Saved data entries
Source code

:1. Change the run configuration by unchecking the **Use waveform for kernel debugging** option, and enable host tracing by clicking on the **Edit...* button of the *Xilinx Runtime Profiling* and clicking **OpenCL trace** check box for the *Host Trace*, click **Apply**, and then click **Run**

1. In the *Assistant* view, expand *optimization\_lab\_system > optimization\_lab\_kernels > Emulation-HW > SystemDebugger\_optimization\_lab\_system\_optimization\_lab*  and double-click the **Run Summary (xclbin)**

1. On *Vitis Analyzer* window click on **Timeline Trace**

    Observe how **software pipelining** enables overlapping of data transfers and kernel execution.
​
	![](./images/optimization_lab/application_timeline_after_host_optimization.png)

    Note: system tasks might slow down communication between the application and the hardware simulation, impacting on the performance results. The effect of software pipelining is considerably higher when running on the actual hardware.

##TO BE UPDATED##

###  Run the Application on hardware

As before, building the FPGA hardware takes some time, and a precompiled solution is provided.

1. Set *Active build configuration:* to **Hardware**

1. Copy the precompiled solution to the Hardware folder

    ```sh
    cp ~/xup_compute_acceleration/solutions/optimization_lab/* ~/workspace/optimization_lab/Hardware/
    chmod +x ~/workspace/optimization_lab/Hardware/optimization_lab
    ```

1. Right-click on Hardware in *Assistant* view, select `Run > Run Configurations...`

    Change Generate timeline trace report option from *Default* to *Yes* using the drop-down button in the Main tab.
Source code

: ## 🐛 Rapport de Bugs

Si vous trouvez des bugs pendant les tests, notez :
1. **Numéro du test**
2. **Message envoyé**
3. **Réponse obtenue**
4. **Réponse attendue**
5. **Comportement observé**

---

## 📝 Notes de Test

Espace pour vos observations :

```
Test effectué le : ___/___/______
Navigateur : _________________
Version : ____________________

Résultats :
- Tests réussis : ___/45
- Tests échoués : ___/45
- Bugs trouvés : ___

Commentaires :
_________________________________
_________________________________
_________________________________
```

TASK » Once you have read the data above, print all of it again exactly.

RESPONSE AREA »
Source code

:1. Change the run configuration by unchecking the **Use waveform for kernel debugging** option, and enable host tracing by clicking on the **Edit...* button of the *Xilinx Runtime Profiling* and clicking **OpenCL trace** check box for the *Host Trace*, click **Apply**, and then click **Run**

1. In the *Assistant* view, expand *optimization\_lab\_system > optimization\_lab\_kernels > Emulation-HW > SystemDebugger\_optimization\_lab\_system\_optimization\_lab*  and double-click the **Run Summary (xclbin)**

1. On *Vitis Analyzer* window click on **Timeline Trace**

    Observe how **software pipelining** enables overlapping of data transfers and kernel execution.
​
	![](./images/optimization_lab/application_timeline_after_host_optimization.png)

    Note: system tasks might slow down communication between the application and the hardware simulation, impacting on the performance results. The effect of software pipelining is considerably higher when running on the actual hardware.

##TO BE UPDATED##

###  Run the Application on hardware

As before, building the FPGA hardware takes some time, and a precompiled solution is provided.

1. Set *Active build configuration:* to **Hardware**

1. Copy the precompiled solution to the Hardware folder

    ```sh
    cp ~/xup_compute_acceleration/solutions/optimization_lab/* ~/workspace/optimization_lab/Hardware/
    chmod +x ~/workspace/optimization_lab/Hardware/optimization_lab
    ```

1. Right-click on Hardware in *Assistant* view, select `Run > Run Configurations...`

    Change Generate timeline trace report option from *Default* to *Yes* using the drop-down button in the Main tab.
Source code

: ## 🐛 Rapport de Bugs

Si vous trouvez des bugs pendant les tests, notez :
1. **Numéro du test**
2. **Message envoyé**
3. **Réponse obtenue**
4. **Réponse attendue**
5. **Comportement observé**

---

## 📝 Notes de Test

Espace pour vos observations :

```
Test effectué le : ___/___/______
Navigateur : _________________
Version : ____________________

Résultats :
- Tests réussis : ___/45
- Tests échoués : ___/45
- Bugs trouvés : ___

Commentaires :
_________________________________
_________________________________
_________________________________
```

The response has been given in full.